Tomorrow, however, the busker will turn star of the stage inside the opera house, which attracts world class directors and performers. Meadows, 35, will appear in a new production of Richard Strauss’s Salome, where he will take centre stage at the end as the executioner, chopping off the head of John the Baptist before handing it to Salome.
How did a busker capture the spotlight inside Covent Garden? The transformation began when Meadows, a body builder and former Mr Wales, was spotted in the piazza outside the opera house by David McVicar, one of the world’s best opera directors.
“I saw him outside and thought that he had just the right body for the part,” said McVicar. “But he also had the ability to move well, and, particularly importantly, to stand still, which is necessary for the role of the executioner as for much of the time he is stationary in the crowd.”
McVicar was coy about going up to Meadows in the street. “So I asked a colleague here at the Opera House to sound him out. Even so I actually wondered if that approach might have made Duncan think he was being picked up.”

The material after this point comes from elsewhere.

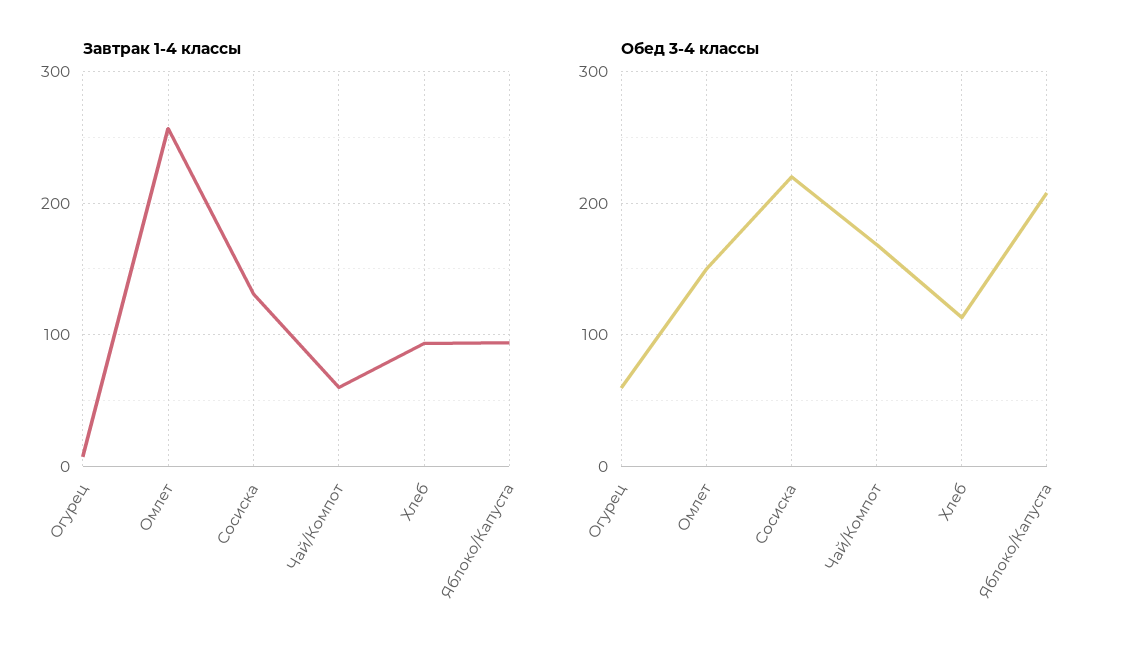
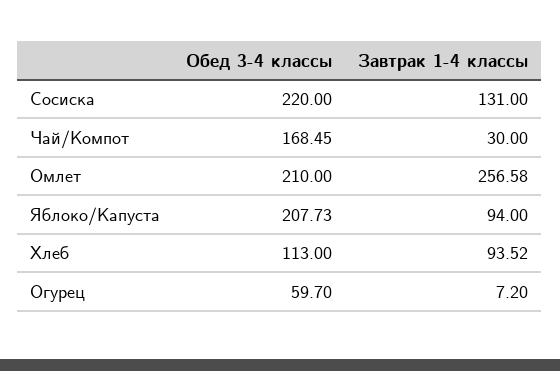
Завтрак 1-4 классы, Чай/Компот: 60 -> 30
Обед 3-4 классы, Омлет: 150 -> 210

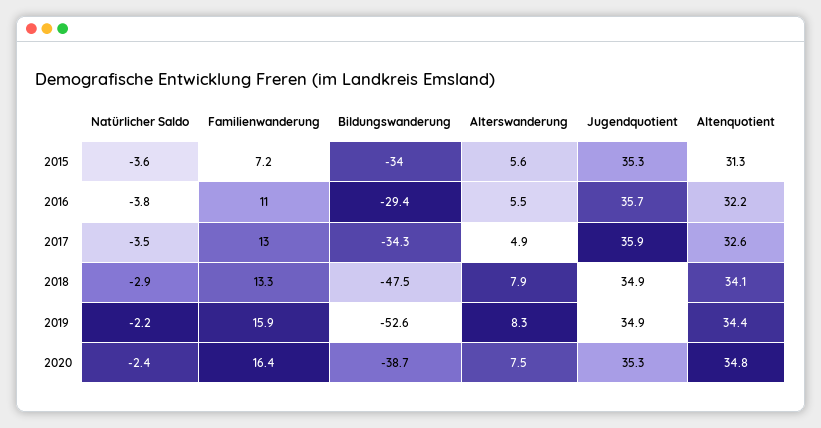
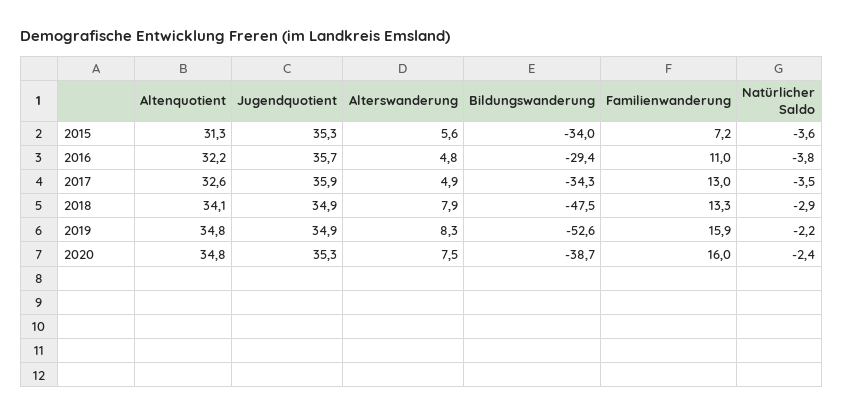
Alterswanderung, 2016: 5.5 -> 4.8
Altenquotient, 2019: 34.4 -> 34.8
Familienwanderung, 2020: 16.4 -> 16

Meadows said he might be interested in the role, but that he was due to fly to the West Coast of America: the winter weather there was more conducive to posing in a skirt with a plastic sword.
Chance intervened again when McVicar saw Meadows at a gym after he had returned from America.
“He was without his make-up this time,” said the opera director, who has worked at Glynde-bourne, the Salzburg Festival and with Scottish Opera as well as at Covent Garden. Again Meadows, who is 6ft 2in and weighs 16 stone, was sounded out about the role.
However, there was a possible snag. Though the executioner would be on stage for most of the opera dressed in a greatcoat, at the end he was to be naked while performing the decapitation of John.
“I had some doubts about this for about 30 seconds,” said Meadows, who had never been to an opera let alone appeared in one. “But then I thought ‘well, why not?’.”
Once he landed the part, he went to a couple of productions to get a feel for operatic style. Last Thursday he made his debut in the production’s opening night, which garnered good reviews. Meadows was delighted with the experience. “It was incredible,” he said.
McVicar defends both his unusual casting technique and his decision for Meadows to appear naked during the last part of Salome. “He just seemed to have the right physique, presence and look,” he said. “I also thought it was right for him to be naked because his body would show up better the blood from the head he has just cut off. Also there is the erotic side with Salome.”
However, it’s not entirely a rags-to-riches story for Meadows. On a good day as a centurion in the piazza he can make up to £400 whereas his weekly fee inside the Royal Opera House is just £300.
So yesterday he had come down to earth and was putting on his centurion’s uniform again. A couple of women came up to him on his box in the afternoon.
“Weren’t you in Salome the other night?” they asked. Meadows just smiled.